![]() |
Gambar ilustrasi |
TANGERANG.BERITATANGERANG.CO.ID - Kekerasan terhadap wartawan bukan hanya penghinaan terhadap profesi, melainkan pengkhianatan terhadap demokrasi.
Padahal, pekerjaan wartawan jelas dilindungi Undang-Undang Pers. Jika ada pemberitaan yang dianggap tidak adil, jalannya sudah diatur,gunakan hak jawab. Namun sayangnya, mekanisme itu jarang dipilih. Mengapa? Karena hak jawab butuh argumentasi, butuh data, dan bisa membuka borok yang selama ini ditutup rapat. Maka dipilihlah cara biadab yaitu kekerasan.
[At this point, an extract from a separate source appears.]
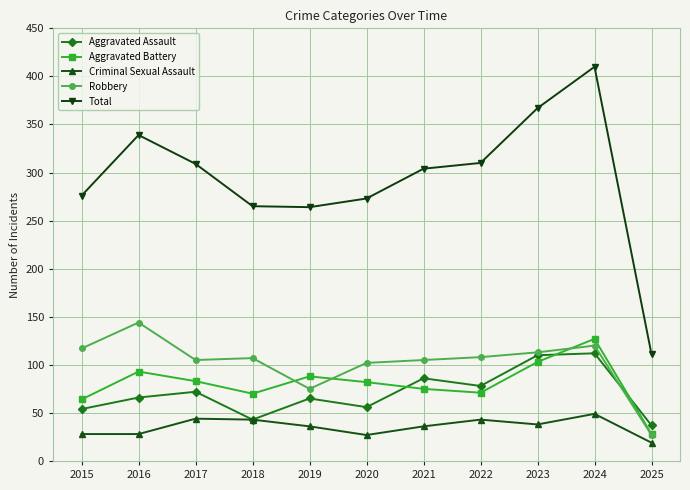

The value of Robbery at 2023 is 113. True or false?

True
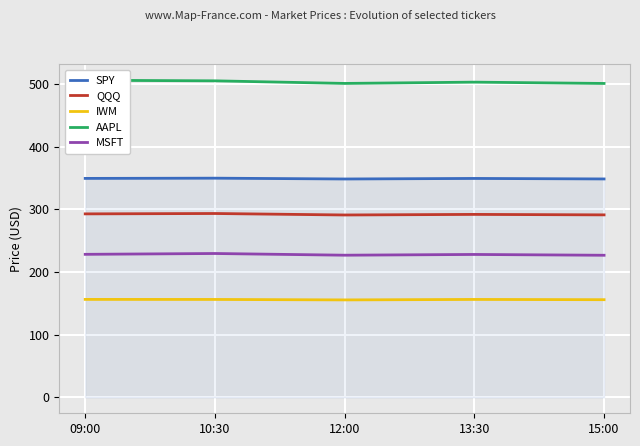

What are all the series names shown in the legend?

SPY, QQQ, IWM, AAPL, MSFT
Kita patut geram, karena dugaan pelakunya justru aparat yang seharusnya melindungi. Brimob yang dilatih untuk menjaga keamanan negara ternyata tega menghajar wartawan. Ini bukan hanya mencoreng institusi, tetapi juga meruntuhkan kepercayaan publik. Jika aparat bisa semaunya menggebuk wartawan, lalu kepada siapa rakyat harus percaya?
Kasus ini jangan berhenti di permintaan maaf atau mutasi. Harus ada proses hukum yang nyata, transparan, dan tuntas. Pelaku harus dihukum seberat-beratnya, bukan sekadar "diamankan" untuk meredam amarah publik. Wartawan tidak boleh lagi menjadi bulan-bulanan setiap kali ada pihak yang merasa terusik.
Membungkam pers dengan teror adalah tindakan pengecut. Pers bekerja untuk publik, bukan untuk dirinya sendiri. Jika wartawan dipukul, itu sama saja dengan memukul hak masyarakat untuk tahu. Jika wartawan dibungkam, maka yang dibungkam adalah suara kebenaran.
Negara tidak boleh berkompromi. Kasus Jawilan harus menjadi titik balik, Stop kekerasan terhadap Pers! Sebab tanpa pers yang bebas, rakyat hanya akan dijejali kebohongan dan manipulasi.